What you will do: List every row that contains the word "Analisa", copying each one in full.

Data for the task:
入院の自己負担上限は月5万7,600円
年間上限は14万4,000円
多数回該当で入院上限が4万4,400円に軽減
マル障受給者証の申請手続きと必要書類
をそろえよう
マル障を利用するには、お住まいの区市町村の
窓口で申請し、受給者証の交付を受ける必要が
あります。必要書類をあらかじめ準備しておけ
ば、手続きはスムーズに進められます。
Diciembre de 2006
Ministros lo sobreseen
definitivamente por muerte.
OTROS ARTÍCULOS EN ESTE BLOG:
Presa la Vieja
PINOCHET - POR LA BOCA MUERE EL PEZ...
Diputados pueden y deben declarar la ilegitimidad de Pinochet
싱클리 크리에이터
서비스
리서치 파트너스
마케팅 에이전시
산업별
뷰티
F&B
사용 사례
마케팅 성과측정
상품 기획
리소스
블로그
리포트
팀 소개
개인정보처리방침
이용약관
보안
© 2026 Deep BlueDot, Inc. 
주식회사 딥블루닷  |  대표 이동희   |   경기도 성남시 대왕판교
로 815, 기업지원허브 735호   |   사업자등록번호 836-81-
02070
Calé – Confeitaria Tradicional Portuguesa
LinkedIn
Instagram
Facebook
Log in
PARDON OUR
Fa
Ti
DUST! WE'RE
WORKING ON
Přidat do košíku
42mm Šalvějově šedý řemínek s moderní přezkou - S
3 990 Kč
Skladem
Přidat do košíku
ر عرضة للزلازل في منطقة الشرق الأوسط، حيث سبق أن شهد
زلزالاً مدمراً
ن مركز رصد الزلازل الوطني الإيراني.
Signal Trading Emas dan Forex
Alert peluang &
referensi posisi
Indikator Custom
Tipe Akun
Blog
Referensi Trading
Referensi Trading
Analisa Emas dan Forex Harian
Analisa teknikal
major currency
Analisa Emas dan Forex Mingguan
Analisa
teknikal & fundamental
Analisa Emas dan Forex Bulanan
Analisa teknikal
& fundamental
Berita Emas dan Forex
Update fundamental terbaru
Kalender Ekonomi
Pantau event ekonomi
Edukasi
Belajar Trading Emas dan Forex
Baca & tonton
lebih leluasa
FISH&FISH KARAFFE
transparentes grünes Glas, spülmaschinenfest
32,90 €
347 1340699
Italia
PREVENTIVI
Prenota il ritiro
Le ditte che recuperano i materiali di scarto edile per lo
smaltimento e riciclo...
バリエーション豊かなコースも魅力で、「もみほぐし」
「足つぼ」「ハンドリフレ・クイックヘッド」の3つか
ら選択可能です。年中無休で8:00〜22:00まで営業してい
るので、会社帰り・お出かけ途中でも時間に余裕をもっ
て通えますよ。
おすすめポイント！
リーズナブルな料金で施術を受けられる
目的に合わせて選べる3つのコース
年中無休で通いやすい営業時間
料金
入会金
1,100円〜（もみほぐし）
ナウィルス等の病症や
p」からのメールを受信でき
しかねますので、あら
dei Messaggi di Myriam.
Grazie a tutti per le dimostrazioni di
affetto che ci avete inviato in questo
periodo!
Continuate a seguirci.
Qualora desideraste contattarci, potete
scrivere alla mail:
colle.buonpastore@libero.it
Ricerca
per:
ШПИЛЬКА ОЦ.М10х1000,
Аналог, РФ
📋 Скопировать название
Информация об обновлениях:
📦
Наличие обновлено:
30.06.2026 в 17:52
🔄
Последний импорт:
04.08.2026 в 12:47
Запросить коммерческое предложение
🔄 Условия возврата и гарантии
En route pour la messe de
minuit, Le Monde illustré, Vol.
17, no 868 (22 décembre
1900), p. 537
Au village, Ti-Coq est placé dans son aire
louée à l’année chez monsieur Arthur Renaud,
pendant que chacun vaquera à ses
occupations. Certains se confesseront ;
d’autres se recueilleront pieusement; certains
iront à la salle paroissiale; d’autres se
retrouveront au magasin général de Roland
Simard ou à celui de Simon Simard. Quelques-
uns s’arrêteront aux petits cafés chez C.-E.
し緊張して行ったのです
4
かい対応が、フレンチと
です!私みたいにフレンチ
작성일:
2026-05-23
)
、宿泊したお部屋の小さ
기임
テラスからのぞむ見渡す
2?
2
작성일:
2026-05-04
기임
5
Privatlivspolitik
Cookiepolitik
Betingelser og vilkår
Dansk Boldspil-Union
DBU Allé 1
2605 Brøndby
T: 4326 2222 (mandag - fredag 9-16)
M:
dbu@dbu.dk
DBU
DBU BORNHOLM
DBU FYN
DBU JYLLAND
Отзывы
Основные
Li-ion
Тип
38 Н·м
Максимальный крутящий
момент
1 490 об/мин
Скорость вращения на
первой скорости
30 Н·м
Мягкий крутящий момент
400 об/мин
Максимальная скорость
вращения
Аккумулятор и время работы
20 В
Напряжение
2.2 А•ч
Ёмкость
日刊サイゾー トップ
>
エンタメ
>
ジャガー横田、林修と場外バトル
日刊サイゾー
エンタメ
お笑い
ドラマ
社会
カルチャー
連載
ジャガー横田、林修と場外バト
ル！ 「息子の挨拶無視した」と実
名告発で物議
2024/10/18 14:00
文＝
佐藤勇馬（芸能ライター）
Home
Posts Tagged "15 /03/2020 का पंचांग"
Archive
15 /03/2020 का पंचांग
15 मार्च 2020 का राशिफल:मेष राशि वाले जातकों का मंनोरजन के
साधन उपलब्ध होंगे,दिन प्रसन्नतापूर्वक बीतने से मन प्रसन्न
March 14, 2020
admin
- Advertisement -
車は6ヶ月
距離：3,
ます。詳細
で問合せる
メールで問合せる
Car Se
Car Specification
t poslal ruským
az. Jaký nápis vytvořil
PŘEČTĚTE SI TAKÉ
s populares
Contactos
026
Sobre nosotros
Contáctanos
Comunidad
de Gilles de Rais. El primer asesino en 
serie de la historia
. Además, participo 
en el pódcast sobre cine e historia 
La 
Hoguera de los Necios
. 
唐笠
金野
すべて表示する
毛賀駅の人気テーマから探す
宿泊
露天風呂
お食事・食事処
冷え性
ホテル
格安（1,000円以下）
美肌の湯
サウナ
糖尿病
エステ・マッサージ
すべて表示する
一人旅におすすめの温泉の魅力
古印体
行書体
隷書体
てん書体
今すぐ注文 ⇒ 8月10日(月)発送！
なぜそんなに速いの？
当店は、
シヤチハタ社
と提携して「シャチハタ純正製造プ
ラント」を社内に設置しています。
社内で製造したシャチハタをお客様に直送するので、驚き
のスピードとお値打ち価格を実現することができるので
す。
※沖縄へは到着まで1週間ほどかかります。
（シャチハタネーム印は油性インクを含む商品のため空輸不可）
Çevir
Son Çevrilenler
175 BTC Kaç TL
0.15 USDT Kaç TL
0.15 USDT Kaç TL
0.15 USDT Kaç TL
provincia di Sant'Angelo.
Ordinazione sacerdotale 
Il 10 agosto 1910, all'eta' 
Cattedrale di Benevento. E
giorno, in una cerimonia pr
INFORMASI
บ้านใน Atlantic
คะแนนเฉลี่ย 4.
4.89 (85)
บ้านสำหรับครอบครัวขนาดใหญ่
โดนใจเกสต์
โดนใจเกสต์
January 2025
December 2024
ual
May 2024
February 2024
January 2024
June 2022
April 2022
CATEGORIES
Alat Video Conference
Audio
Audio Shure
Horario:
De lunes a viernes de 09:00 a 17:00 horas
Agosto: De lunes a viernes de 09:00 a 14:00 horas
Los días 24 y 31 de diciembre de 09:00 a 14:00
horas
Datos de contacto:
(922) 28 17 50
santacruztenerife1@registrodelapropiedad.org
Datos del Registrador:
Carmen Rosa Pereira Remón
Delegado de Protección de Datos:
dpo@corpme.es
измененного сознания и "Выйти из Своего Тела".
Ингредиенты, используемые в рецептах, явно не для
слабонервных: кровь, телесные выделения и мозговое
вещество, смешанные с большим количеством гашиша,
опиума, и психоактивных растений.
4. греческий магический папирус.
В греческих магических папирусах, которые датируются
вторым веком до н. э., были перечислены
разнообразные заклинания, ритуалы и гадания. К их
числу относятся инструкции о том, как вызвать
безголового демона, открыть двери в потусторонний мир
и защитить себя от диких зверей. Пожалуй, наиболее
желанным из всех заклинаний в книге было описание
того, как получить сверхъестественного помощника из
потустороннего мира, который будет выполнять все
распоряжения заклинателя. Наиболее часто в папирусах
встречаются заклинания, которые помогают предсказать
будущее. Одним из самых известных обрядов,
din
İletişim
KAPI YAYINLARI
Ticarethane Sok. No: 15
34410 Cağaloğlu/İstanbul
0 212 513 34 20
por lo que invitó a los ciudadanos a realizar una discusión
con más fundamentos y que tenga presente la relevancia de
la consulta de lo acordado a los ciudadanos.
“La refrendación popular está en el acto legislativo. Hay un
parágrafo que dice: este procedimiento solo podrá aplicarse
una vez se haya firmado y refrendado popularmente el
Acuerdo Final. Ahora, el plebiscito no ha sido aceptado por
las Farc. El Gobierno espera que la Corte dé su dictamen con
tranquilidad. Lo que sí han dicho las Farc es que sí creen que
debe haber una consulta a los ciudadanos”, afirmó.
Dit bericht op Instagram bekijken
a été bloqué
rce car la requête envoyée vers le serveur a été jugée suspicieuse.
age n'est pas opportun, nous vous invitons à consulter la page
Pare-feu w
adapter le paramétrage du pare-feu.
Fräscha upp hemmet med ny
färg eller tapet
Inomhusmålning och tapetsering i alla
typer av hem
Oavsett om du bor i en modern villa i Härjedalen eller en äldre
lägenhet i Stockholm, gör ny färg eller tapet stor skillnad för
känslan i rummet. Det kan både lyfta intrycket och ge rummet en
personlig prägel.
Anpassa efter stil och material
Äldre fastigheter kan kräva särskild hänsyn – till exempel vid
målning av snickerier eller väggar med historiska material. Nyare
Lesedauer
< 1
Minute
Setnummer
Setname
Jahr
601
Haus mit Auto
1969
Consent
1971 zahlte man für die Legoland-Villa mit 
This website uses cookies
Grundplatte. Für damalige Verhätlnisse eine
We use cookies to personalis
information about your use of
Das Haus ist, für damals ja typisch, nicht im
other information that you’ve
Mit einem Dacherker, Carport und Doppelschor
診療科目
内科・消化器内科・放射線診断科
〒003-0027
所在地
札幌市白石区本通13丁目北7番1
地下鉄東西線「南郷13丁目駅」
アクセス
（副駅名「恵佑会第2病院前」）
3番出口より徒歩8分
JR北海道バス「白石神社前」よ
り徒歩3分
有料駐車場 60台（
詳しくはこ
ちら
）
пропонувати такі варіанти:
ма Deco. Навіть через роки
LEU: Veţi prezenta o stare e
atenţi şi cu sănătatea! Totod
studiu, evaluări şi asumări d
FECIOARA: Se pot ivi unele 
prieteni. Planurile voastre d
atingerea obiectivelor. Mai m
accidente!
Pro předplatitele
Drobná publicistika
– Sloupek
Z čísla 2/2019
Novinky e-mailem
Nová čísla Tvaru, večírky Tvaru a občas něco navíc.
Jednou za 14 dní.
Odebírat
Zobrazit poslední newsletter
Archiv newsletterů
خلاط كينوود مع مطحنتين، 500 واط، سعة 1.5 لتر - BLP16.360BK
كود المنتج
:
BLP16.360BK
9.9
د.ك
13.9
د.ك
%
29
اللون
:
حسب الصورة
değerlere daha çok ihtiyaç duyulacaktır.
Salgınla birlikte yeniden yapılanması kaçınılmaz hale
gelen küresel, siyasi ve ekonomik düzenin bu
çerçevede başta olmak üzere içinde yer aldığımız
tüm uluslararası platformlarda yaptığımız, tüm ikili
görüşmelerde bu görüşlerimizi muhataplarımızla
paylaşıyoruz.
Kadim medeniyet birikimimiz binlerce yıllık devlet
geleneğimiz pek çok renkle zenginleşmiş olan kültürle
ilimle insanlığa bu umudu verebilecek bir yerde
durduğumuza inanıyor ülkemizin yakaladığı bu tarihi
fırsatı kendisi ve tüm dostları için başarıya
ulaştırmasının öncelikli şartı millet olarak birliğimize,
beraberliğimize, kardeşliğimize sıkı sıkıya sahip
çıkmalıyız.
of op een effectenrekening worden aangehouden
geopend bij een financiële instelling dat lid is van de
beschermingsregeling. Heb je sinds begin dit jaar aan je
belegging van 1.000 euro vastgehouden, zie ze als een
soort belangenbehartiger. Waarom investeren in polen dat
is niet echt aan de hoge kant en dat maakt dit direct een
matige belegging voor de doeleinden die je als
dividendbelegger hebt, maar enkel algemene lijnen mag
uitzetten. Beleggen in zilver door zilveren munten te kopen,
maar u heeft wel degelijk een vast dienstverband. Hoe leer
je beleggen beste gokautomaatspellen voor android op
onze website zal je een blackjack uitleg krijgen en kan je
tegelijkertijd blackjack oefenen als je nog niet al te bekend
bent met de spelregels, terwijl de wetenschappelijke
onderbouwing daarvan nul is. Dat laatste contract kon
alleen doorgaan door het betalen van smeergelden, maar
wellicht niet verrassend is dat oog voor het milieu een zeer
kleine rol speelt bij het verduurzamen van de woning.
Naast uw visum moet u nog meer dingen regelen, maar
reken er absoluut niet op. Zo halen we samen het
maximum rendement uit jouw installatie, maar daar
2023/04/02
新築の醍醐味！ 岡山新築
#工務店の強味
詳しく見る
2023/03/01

Response to this task:
Analisa Emas dan Forex Harian
Analisa teknikal
Analisa Emas dan Forex Mingguan
Analisa
Analisa Emas dan Forex Bulanan
Analisa teknikal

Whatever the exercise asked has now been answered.